A new play examining what reconciliation looks like through the eyes of Indigenous youth debuted in Winnipeg this week.
The voices of more than 70 Indigenous youth in the city make up a new theatre production called Songide’ewin.
The final piece is the result of two years of interviews with youth on what reconciliation looks like to them.
“This play I think gives non-Indigenous people an insight into what it’s really like to be an Indigenous youth today, especially in Winnipeg,” said director Tracey Nepinak.
Nepinak’s play was supposed to hit the stage in May but was delayed due to the COVID-19 pandemic.
Local theatre company Sarasvàti produced the piece, partnering with seven organizations and guest artists to host workshops for Indigenous youth.
Through this the youth created stories of how they interact with the world around them.
“There’s a lot of strength to their voices and really eye-opening, and I think in light of the pandemic and the riots, all of these things hit the ears in a different way than maybe before all of it happened,” Nepinak said.

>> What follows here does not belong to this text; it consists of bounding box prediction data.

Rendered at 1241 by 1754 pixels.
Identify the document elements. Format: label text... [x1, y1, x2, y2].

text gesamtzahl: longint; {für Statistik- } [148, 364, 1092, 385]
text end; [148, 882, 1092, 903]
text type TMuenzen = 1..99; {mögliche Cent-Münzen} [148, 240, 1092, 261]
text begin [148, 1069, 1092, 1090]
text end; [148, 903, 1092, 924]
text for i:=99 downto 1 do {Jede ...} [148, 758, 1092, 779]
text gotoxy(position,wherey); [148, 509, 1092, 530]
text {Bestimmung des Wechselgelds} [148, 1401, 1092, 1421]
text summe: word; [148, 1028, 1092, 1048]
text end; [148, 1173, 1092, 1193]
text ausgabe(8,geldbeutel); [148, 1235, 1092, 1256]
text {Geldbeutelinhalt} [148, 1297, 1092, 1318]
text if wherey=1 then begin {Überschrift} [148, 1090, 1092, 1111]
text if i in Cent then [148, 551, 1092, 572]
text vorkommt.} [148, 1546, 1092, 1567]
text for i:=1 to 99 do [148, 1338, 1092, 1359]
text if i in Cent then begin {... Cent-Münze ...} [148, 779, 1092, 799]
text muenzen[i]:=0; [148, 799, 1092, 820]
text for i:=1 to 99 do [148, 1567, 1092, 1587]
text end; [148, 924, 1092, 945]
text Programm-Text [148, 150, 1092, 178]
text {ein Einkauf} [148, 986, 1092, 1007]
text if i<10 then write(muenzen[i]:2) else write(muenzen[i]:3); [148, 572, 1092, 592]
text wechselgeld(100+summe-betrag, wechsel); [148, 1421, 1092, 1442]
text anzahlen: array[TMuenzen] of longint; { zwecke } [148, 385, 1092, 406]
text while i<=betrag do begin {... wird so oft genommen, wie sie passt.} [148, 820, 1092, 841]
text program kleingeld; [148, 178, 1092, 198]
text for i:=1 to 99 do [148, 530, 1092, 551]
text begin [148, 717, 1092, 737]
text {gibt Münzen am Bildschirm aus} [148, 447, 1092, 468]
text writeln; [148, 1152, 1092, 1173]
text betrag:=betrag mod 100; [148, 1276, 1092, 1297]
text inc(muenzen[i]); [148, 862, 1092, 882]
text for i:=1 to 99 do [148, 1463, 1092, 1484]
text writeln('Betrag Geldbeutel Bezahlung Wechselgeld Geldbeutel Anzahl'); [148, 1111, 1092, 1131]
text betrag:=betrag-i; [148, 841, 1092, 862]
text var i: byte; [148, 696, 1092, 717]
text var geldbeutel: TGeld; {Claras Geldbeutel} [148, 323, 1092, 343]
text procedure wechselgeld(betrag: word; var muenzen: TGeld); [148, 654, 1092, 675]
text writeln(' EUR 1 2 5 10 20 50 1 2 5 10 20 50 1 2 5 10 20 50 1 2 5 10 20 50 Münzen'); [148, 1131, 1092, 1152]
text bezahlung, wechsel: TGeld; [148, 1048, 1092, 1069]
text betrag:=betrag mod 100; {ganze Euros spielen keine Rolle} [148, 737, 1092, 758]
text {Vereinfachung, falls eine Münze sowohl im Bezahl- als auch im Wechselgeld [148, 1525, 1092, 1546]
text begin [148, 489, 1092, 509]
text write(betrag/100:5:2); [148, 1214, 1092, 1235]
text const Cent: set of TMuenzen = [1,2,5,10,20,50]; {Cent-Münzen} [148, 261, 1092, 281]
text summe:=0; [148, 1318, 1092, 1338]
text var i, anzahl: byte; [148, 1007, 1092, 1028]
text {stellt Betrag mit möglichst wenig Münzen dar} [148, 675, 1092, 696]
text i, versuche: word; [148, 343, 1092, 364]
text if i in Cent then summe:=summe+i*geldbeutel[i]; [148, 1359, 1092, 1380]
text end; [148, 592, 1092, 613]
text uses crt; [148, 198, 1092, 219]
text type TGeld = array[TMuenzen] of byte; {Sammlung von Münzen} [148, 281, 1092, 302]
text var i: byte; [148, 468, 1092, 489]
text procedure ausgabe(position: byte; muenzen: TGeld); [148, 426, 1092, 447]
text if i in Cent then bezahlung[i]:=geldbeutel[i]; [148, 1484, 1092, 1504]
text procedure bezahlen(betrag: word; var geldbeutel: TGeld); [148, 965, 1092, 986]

Braiden Houle, one of the actors tasked with bringing the stories to life, says it’s been an honour to be a part of this storytelling.
“Truth and reconciliation has been talked about for a number of years but now it’s finally starting to become something that everyone is trying to understand now, and it’s nice to talk about reconciliation through acting,” said Houle.
The original production was supposed to have a crew of elders, dancers and singers but had to be scaled down to six performers because of physical distancing.
Performances were open to a small group of ticket-holders but were also being streamed online for a small price.
“I think everyone is happy that we’re being on stage again because we’ve all been quarantined for a number of months,” said Houle.
The last performance is taking place Thursday evening.